(Data records begins)

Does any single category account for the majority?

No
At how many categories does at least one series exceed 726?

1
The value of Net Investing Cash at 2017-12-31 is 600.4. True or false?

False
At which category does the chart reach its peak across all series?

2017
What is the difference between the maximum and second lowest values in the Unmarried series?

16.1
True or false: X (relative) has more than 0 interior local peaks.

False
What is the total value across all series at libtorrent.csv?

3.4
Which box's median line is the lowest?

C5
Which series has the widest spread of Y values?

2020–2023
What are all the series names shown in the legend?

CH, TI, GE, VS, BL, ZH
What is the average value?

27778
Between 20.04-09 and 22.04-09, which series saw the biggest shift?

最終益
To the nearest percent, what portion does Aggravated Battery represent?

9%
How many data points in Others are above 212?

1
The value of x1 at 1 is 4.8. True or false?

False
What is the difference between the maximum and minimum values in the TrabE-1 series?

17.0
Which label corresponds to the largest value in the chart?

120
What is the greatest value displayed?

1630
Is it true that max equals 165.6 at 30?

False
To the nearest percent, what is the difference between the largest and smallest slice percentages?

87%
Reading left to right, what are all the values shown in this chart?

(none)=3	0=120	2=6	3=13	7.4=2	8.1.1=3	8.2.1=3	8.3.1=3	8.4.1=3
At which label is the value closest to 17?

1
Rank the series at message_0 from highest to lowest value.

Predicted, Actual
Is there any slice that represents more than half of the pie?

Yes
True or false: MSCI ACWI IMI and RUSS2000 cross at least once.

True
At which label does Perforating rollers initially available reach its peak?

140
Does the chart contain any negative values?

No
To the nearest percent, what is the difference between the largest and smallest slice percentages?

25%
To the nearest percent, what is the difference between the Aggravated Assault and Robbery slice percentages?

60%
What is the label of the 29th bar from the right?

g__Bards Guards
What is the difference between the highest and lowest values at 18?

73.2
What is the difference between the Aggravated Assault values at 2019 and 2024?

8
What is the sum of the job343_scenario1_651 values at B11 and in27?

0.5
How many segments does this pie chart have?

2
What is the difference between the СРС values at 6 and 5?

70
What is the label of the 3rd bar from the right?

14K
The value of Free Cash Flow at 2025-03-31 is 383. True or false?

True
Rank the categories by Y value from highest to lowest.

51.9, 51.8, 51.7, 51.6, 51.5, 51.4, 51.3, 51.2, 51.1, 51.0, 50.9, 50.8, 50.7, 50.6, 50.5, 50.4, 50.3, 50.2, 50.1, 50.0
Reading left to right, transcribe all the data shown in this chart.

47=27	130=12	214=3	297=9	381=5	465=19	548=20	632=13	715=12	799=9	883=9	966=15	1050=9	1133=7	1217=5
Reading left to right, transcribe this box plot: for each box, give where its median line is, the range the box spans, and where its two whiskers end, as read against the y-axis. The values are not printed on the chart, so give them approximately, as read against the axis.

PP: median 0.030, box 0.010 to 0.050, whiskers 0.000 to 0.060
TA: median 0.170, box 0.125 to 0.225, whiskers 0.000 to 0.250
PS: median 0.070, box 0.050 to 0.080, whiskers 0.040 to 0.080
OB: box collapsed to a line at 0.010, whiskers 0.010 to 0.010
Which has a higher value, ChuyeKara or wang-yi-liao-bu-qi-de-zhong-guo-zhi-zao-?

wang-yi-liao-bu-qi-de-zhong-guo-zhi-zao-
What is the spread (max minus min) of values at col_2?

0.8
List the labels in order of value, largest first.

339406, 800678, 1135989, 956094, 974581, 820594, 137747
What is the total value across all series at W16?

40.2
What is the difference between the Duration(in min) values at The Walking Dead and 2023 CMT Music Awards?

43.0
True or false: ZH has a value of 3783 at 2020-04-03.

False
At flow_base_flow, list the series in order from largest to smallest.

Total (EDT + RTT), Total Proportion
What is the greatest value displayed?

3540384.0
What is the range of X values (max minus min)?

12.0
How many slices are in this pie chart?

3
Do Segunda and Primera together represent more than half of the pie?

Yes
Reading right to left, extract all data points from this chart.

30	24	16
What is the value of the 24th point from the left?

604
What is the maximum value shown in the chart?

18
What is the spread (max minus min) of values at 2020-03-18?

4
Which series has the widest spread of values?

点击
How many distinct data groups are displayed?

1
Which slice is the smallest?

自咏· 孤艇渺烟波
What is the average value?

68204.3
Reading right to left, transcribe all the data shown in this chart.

(Data records ends)

> [Exercise description]
Pull out each line of the records containing the word "that", copying those lines in full. Case counts, so match capital and lowercase letters exactly.

> [Answer below]
Is it true that max equals 165.6 at 30?
Is there any slice that represents more than half of the pie?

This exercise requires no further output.